The Ubuntu reports claims:

"Workaround is to edit /etc/avahi/avahi-daemon.conf and comment out the entire [limits] section or at least the rlimit-data and rlimit-stack sections

The rlimits I have:

[rlimits]
#rlimit-as=
rlimit-core=0
rlimit-data=4194304
rlimit-fsize=0
rlimit-nofile=768
rlimit-stack=4194304
rlimit-nproc=3

Updating to 0.7 from GNOME:Next gives me

[rlimits]
#rlimit-as=
#rlimit-core=0
#rlimit-data=8388608
#rlimit-fsize=0
#rlimit-nofile=768
#rlimit-stack=8388608
#rlimit-nproc=3

So, my question is, why was it updated in GNOME:Next but not submitted to Factory/Tumbleweed.



https://download.opensuse.org/repositories/GNOME:/Next/openSUSE_Factory/x86_64/avahi-0.7-196.10.x86_64.rpm
Comment 4 Bart Van Assche 2018-08-13 18:14:00 UTC
Also on my laptop I see that the avahi daemon uses way too much CPU time:
# rpm -q avahi
avahi-0.7-4.3.x86_64
# uptime
 11:10:54  up   3:17,  7 users,  load average: 0.39, 0.26, 0.22
# ps auxwf | grep avahi-daemon
avahi      833  2.4  0.0  68828  7912 ?        Ss   07:53   4:53 avahi-daemon: running [thinkpad-bart.local]

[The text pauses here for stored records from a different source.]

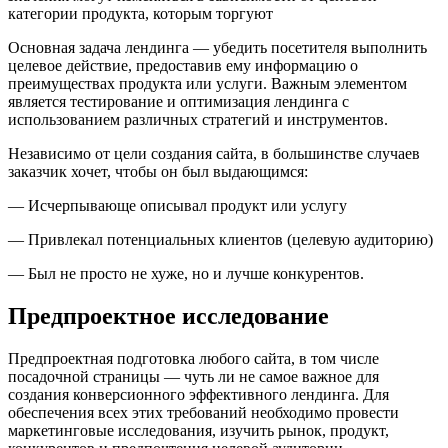
категории продукта, которым торгуют
Основная задача лендинга — убедить посетителя выполнить
целевое действие, предоставив ему информацию о
преимуществах продукта или услуги. Важным элементом
является тестирование и оптимизация лендинга с
использованием различных стратегий и инструментов.
Независимо от цели создания сайта, в большинстве случаев
заказчик хочет, чтобы он был выдающимся:
— Исчерпывающе описывал продукт или услугу
— Привлекал потенциальных клиентов (целевую аудиторию)
— Был не просто не хуже, но и лучше конкурентов.
Предпроектное исследование
Предпроектная подготовка любого сайта, в том числе
посадочной страницы — чуть ли не самое важное для
создания конверсионного эффективного лендинга. Для
обеспечения всех этих требований необходимо провести
маркетинговые исследования, изучить рынок, продукт,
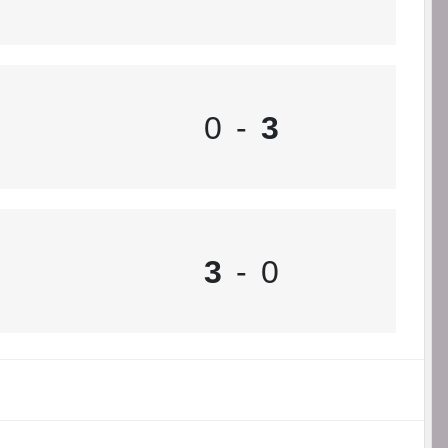
0
-
3
3
-
0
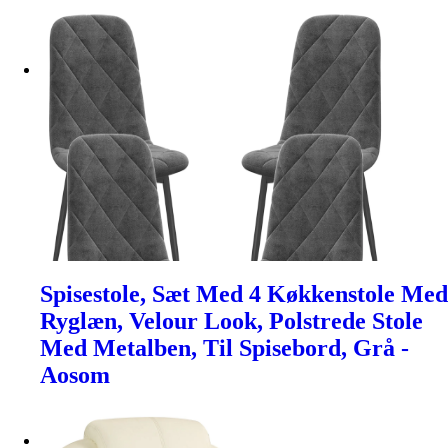
Spisestole, Sæt Med 4 Køkkenstole Med
Ryglæn, Velour Look, Polstrede Stole
Med Metalben, Til Spisebord, Grå -
Aosom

What I see is that the avahi-daemon uses about 2.6% of CPU time, all the time.
Comment 5 Stefan Hundhammer 2021-06-16 12:02:09 UTC
It's been 3 years now, and I don't see ANY reaction from the maintainers of this package.

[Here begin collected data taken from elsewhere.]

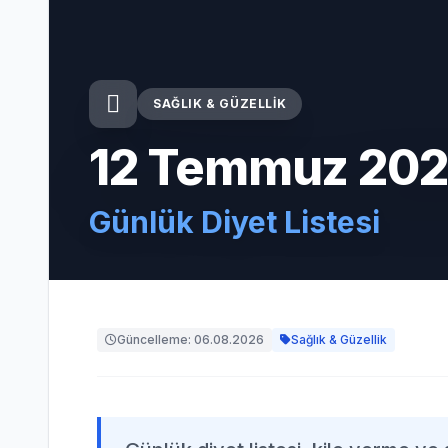
SAĞLIK & GÜZELLIK
12 Temmuz 202
Günlük Diyet Listesi
Güncelleme: 06.08.2026
Sağlık & Güzellik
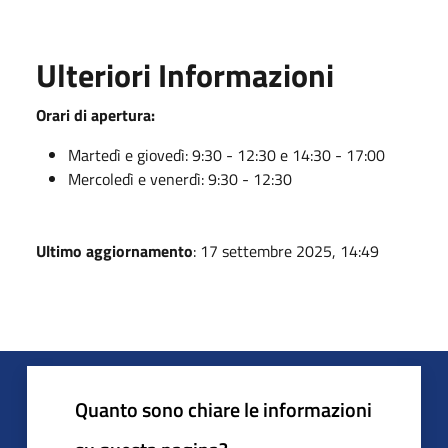
Ulteriori Informazioni
Orari di apertura:
Martedì e giovedì: 9:30 - 12:30 e 14:30 - 17:00
Mercoledì e venerdì: 9:30 - 12:30
Ultimo aggiornamento
: 17 settembre 2025, 14:49
Quanto sono chiare le informazioni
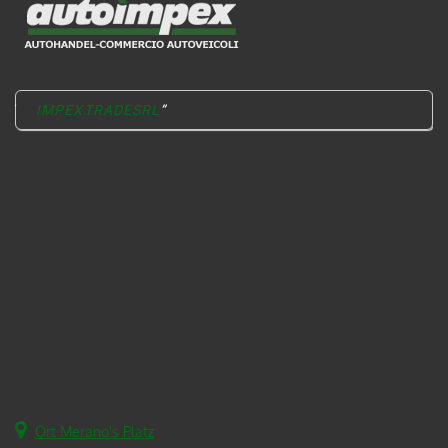
IMPEXTRADESRL
Ort Merano's Platz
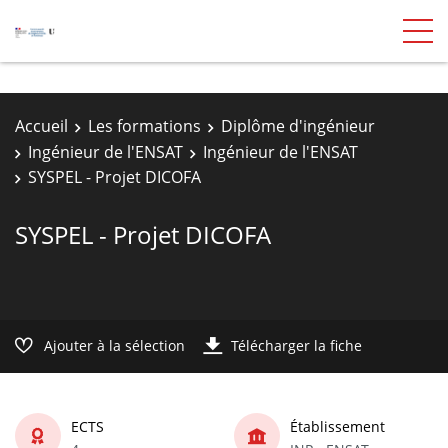
Accueil
Les formations
Diplôme d'ingénieur
Ingénieur de l'ENSAT
Ingénieur de l'ENSAT
SYSPEL - Projet DICOFA
SYSPEL - Projet DICOFA
Ajouter à la sélection
Télécharger la fiche
ECTS
Établissement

No feedback, no progress, no questions, no acknowledgement that the problem even exists; nothing.

SERIOUSLY?
Comment 6 Michael Gorse 2021-06-16 14:37:37 UTC
I assume you're now using the 0.8 package from TW. I'm guessing you're no longer seeing the out of memory messages (the rlimit values should be gone now), but you're still seeing the high CPU usage?

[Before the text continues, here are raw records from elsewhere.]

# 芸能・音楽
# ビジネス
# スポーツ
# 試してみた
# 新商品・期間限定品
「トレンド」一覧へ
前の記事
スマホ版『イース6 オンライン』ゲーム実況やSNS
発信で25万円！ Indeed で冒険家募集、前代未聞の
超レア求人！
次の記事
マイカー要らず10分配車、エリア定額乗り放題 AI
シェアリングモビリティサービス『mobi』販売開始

It might be useful to run dbus-monitor --system when you see it happening; I'm wondering if it is processing a flood of dbus messages. Also, I'm curious if the backtrace is similar now that the rlimits are gone.
Comment 7 Stefan Hundhammer 2021-06-17 08:34:01 UTC
[shundhammer @ g12] ~ % rpm -qf `which avahi-daemon`

avahi-0.7-15.2.x86_64


I am not updating that machine very much now that I am in Corona home office and that machine is accessible to me only via VPN to the office; any "zypper dup" that requires a reboot (i.e. at least once a week) can easily cause a problem that prevents the machine from coming back up again, then I can't log in anymore until I travel there to fix it manually.
Comment 8 Michael Gorse 2021-06-17 12:47:15 UTC
Could you check that, in your avahi-daemon.conf, the items under [rlimits] are commented out? This should be the case with a new installation, but, since you upgraded from 0.6.32, I think that it is worth checking.